Another condition that could cause spinal cord compression is OPLL:
Ossification (calcifying, or turning to bone) of Posterior Longitudinal Ligament
The Posterior Longitudinal Ligament (PLL) lines the back side of the vertebral body, and is at the front side of the spinal canal. This ligament rests right against the front part of the dura, which is the sac that contains the spinal fluid and the spinal cord.
In the diagram to the right, the PLL is illustrated by the purple line.
In these cross section views on MRI studies, the thick black line behind the vertebral bodies, which in this case is composed of calcified tissue, looks black on the MRI scan. The presence of the OPLL here contributes to the compression on the spinal cord. At the areas of compression, there is no white fluid around the spinal cord as there is above and below.

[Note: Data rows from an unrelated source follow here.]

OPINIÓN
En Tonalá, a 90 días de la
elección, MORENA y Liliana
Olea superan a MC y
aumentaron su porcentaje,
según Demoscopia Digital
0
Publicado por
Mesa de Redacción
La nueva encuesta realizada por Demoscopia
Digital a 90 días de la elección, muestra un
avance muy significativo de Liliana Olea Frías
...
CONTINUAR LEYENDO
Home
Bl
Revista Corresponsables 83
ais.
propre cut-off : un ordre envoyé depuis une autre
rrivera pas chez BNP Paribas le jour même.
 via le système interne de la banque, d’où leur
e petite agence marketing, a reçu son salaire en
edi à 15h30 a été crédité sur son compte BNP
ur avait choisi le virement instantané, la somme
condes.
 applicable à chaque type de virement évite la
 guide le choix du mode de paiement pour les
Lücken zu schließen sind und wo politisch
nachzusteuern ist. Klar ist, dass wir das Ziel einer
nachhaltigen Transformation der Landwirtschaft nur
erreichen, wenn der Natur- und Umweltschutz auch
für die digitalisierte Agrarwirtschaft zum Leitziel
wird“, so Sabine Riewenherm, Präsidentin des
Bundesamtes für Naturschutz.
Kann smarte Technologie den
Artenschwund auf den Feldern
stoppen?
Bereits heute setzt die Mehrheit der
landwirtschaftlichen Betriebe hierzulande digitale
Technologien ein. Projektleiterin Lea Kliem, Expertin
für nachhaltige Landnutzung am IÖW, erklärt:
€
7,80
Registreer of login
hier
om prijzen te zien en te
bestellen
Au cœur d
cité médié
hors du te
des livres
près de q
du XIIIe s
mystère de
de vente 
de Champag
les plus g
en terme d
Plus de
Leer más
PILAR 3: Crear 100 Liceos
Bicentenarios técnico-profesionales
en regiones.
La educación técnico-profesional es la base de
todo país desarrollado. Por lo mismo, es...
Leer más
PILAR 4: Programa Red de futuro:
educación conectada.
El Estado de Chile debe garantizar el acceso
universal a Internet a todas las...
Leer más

In the images below, which are from CT scans, the ligament tissue which has ossified (turned to bone) shows up white.
The clinical significance of OPLL is that, while in most cases, the spinal cord can be decompressed most directly from the front approach (as illustrated here), in cases with OPLL, usually the decompression has to be done from the backside, or what is called a posterior approach, such as with laminoplasty or laminectomy. The bony change of OPLL often causes the bone to become adherent to the dura (the sac containing the spinal fluid), so that operating from the front has a higher chance of having a spinal fluid leak.
Some symptoms go along with a cervical (neck) degeneration (wearing out) condition, like neck pain and numbness/tingling, but with spinal cord compression, the findings might be more subtle.
Often, patient with pure myelopathy (spinal cord compression, as distinct from nerve root compression) might not have much pain, but present more with balance problems and trouble with fine motor movements, like buttoning clothing, or opening a jar. On exam, there may be abnormal reflexes, balance, or other findings.
Myelopathy tends to be progressive and in most cases, a serious discussion of the options, in many cases including a discussion of surgical decompression, needs to occur.